Chelf informed Speck and Kleindl of the proposal, and the message was forwarded to the Board of Governors. Governor Dwight Douglas responded April 6 and said he had a problem with proposal.

“What is their authority to decide on their own who they will evaluate?” Douglas wrote. “The AAVP works for the President. The charter of the Faculty Senate needs to be reviewed and they need to stay within their charter as approved.”

Kleindl wrote to Speck and Chelf and said that any unauthorized release of evaluation results could “result in disciplinary action.”

“Personnel evaluations are NOT open records,” Kleindl wrote. “The appropriate individual to receive evaluations of the VPAA would be the president and evaluations of a president would go to the board.”

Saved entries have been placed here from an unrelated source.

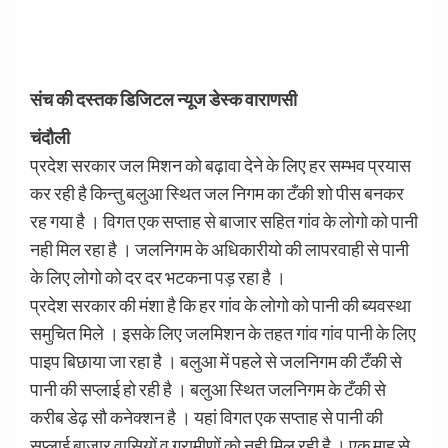
संच की दस्तक डिजिटल न्यूज डेस्क वाराणसी
चंदौली
प्रदेश सरकार जल मिशन को बढ़ावा देने के लिए हर सम्भव प्रयास
कर रही है किन्तु बलुआ स्थित जल निगम का टँकी शो पीस बनकर
रह गया है । विगत एक सप्ताह से बाजार सहित गांव के लोगो को पानी
नही मिल रहा है । जलनिगम के अधिकारीयो की लापरवाही से पानी
के लिए लोगो को दर दर भटकना पड़ रहा है ।
प्रदेश सरकार की मंशा है कि हर गांव के लोगो को पानी की ब्यवस्था
समुचित मिले । इसके लिए जलमिशन के तहत गांव गांव पानी के लिए
पाइप बिछाया जा रहा है । बलुआ में पहले से जलनिगम की टँकी से
पानी की सप्लाई हो रही है । बलुआ स्थित जलनिगम के टँकी से
करीब डेढ़ सौ कनेक्शन है । यहां विगत एक सप्ताह से पानी की
सप्लाई बाजार वासियों व ग्रामीणों को नही मिल रही है । एक माह से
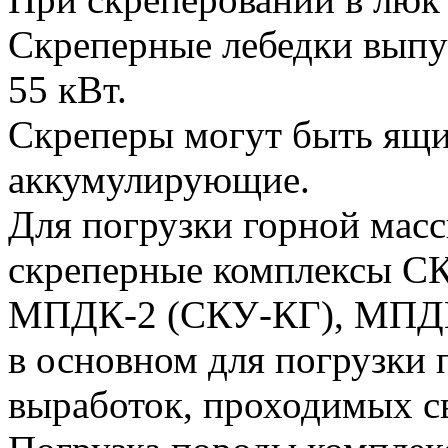
Скреперные лебедки выпу
55 кВт.
Скреперы могут быть ящи
аккумулирующие.
Для погрузки горной мас
скреперные комплексы С
МПДК-2 (СКУ-КГ), МПДК-
в основном для погрузки
выработок, проходимых св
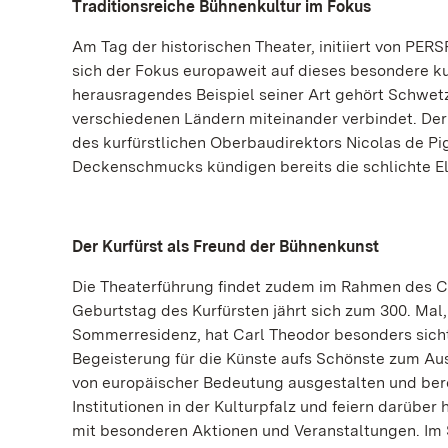
Traditionsreiche Bühnenkultur im Fokus
Am Tag der historischen Theater, initiiert von PERS
sich der Fokus europaweit auf dieses besondere kul
herausragendes Beispiel seiner Art gehört Schwetz
verschiedenen Ländern miteinander verbindet. Der
des kurfürstlichen Oberbaudirektors Nicolas de 
Deckenschmucks kündigen bereits die schlichte El
Der Kurfürst als Freund der Bühnenkunst
Die Theaterführung findet zudem im Rahmen des Car
Geburtstag des Kurfürsten jährt sich zum 300. Mal,
Sommerresidenz, hat Carl Theodor besonders sich
Begeisterung für die Künste aufs Schönste zum A
von europäischer Bedeutung ausgestalten und berei
Institutionen in der Kulturpfalz und feiern darübe
mit besonderen Aktionen und Veranstaltungen. Im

Kleindl also directed Chelf to create a committee and designate a committee chair to aid in the process.

Governors Nancy Perry and David Jones each responded to the initial message the next day and said they agreed with Douglas. Speck e-mailed Chelf on April 8 and said he had informed the Board of the faculty proposal, but that no evaluations were to take place until the Board had reviewed the idea.

“I am not authorizing any evaluations of administration by the faculty,” Speck wrote.

Later that day, Chelf told Speck via e-mail that he had informed incoming Faculty Senate President Cheryl Cifelli there would not be a push for the evaluations to take place at the all faculty meeting, based on Kleindl’s comments.